Characterization, Design and Application of Natural and Engineered Symmetric Protein Complexes
- Author(s): Liu, Yuxi
- Advisor(s): Yeattes, Todd O
- et al.
We frequently find proteins exist in oligomeric forms in nature. The abundance of dimers, trimers and tetramers with cyclic or dihedral symmetries in the Protein Data Bank is a good testimony. Even more, it is not rare to find proteins form highly ordered, symmetric, large complexes. These oligomeric forms are usually essential for their functions. Ferritin forms an octahedral cage with 24 subunits to store iron; some virus capsid proteins assemble into icosahedral cages; vaults, which are large dihedral particles widely conserved in eukaryotes, have biological functions yet to be discovered. These fascinating structures inspire three types of questions: How do individual subunits interact form such symmetric complexes? How can we reproduce such complexes with protein engineering? How do we put engineered symmetric protein complexes to application? My thesis work consists of projects addressing all three questions.
My first project, described in Chapter 1, concerns bacterial microcompartments (MCP), which are large proteinaceous organelles enclosed by an icosahedral or pseudo-icosahedral shell. MCPs usually enclose special metabolic pathways that are inefficient or toxic in the cytosol. To do so, MCPs must form a sealed barrier with its shell proteins. It was hypothesized that at least one type of the proteins forming the shell of MCPs has to be pentameric instead of hexameric. Indeed, we proved that the BMV proteins, a family of protein highly conserved in MCP operons, formed pentamers in solution. Together with other crystallographic evidence, we conclude BMV proteins form pentamers to cap and seal the MCP shell. In addition to MCPs, I worked on another natural oligomeric protein, bactofilin. Bactofilins are fiber-forming proteins that are widely conserved among bacteria. These proteins have roles in diverse biological functions including but not limited to cell motility, cell wall synthesis and modification. Chapter 2 describe my preliminary biochemical and structural work on bactofilins.
Next, I moved on to symmetry-based engineering protein complexes. In Chapter 3, I included a recent review paper on the theory and successes in symmetry-based protein engineering that I participated in preparing. Designed complexes need to be validated at high resolution with X-ray crystallography, but for a long time, the low yield and solubility of the designs complicated their validation. In Chapter 4, we show that mutating solvent-exposed side chains to charged amino acids improved the solubility of a previously low yield tetrahedral design and enabled validation by crystallography. Next, I advanced to a bigger challenge in designing symmetric nanoparticles—icosahedral particles. Icosahedral particles are made up of 60 asymmetric units, as compared to 12 in tetrahedral particles, making them much more difficult to design with accuracy. I was able to validate three different icosahedral design with crystallography, making them the largest designed protein assemblies ever crystallized to date.
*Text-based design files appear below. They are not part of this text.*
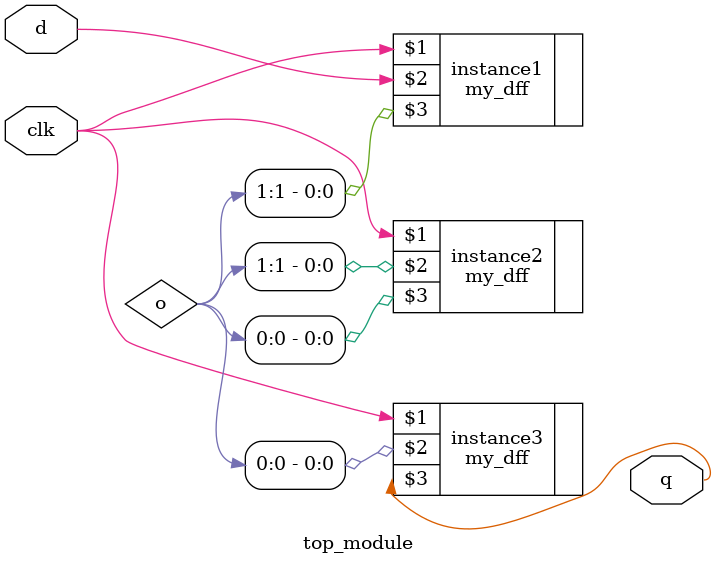
<source format=v>
module top_module ( input clk, input d, output q );
    
    wire[1:0] o;
    my_dff instance1(clk, d, o[1]);
    my_dff instance2(clk, o[1], o[0]);
    my_dff instance3(clk, o[0], q);
    
endmodule

</source>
This work is described in Chapter 5. Additionally, I have made other independent design efforts, one to combine DNA and protein as building materials to design tetrahedral complexes, another to design protein sheets with layer group symmetry. These efforts are documented in Chapter 6.I
In the last chapter, I utilized the validated tetrahedral designs as a scaffold in cryo-electron microscope (cryo-EM) for small targets. Despite recent advancements in cryo-EM techniques, small targets remain difficult. By arranging small targets around tetrahedral particles, we can overcome the size limit and provide multiple views to alleviate the commonly seen orientation preference. My project used a type of versatile adaptor protein, designed ankyrin repeat proteins (DARPins), to connect the tetrahedral particles to the imaging targets. We show that the resulting construct is amenable to structural analysis by single particle cryo-EM, allowing us to identify and solve the structure of the attached DARPin at near-atomic detail. The result demonstrates that proteins considerably smaller than the theoretical limit of 50 kDa for cryo-EM can be visualized clearly when arrayed in a rigid fashion on a symmetric designed protein scaffold. Because the amino acid sequence of a DARPin can be chosen to confer tight binding to various other proteins, the system provides a future route for imaging diverse macromolecules, potentially broadening the application of cryo-EM to proteins of typical size in the cell.
In conclusion, my thesis work contributes to the understanding of natural oligomeric complexes, expands our capacity in designing symmetric assemblies, and puts forward an example of a useful application of the designed assemblies.